Page text =
---

[Resolved] Unable to reproduce evals on AIME'25, AIME'26, HMMT Feb25

#8
by chankhavu - opened

Hi Nemo team, thanks for this incredible model and fully open-sourced data and training recipe. I've been trying to reproduce your evals using nemo-evaluator-launcher, but getting the numbers far below reported:

Benchmark reproduced results reported in Cascade 2 docs
AIME 2025 with tools (avg@8) 88.3 98.6
AIME 2026 with tools (avg@8) 90.4 95.0
HMMT Feb 2025 with tools (avg@8) 81.3 94.6

Software/Hardware:

  • GPU: 2xRTX Pro 6000 Blackwell
  • Inference engine: SGLang v0.5.9 (latest)

---

Stored data =
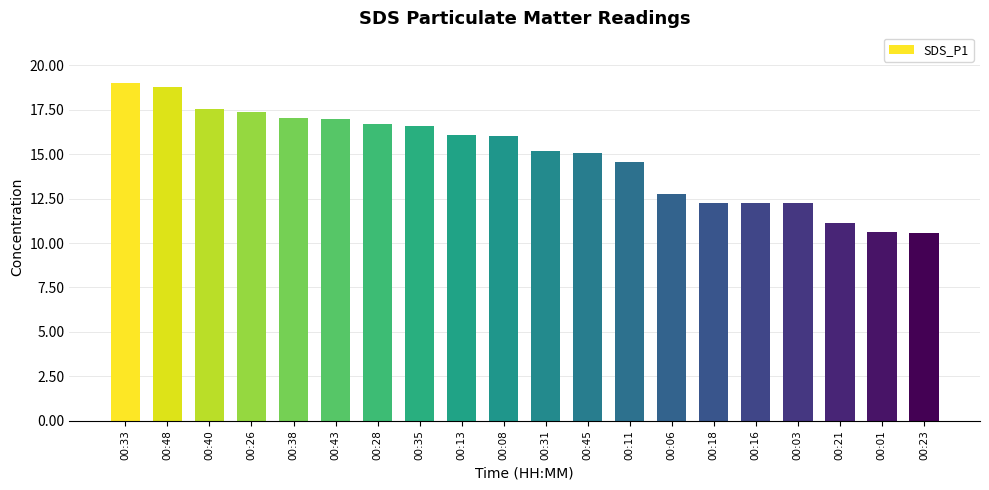

Between 00:31 and 00:48, which is larger?

00:48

---

List of tasks =
1. According to the forum post, which inference engine and version were used?
2. Retype the forum post starting at "Benchmark reproduced results" and ending at "SGLang v0.5.9 (latest)".

Task-by-task results =
1. SGLang v0.5.9

2.
Benchmark reproduced results reported in Cascade 2 docs
AIME 2025 with tools (avg@8) 88.3 98.6
AIME 2026 with tools (avg@8) 90.4 95.0
HMMT Feb 2025 with tools (avg@8) 81.3 94.6

Software/Hardware:

  • GPU: 2xRTX Pro 6000 Blackwell
  • Inference engine: SGLang v0.5.9 (latest)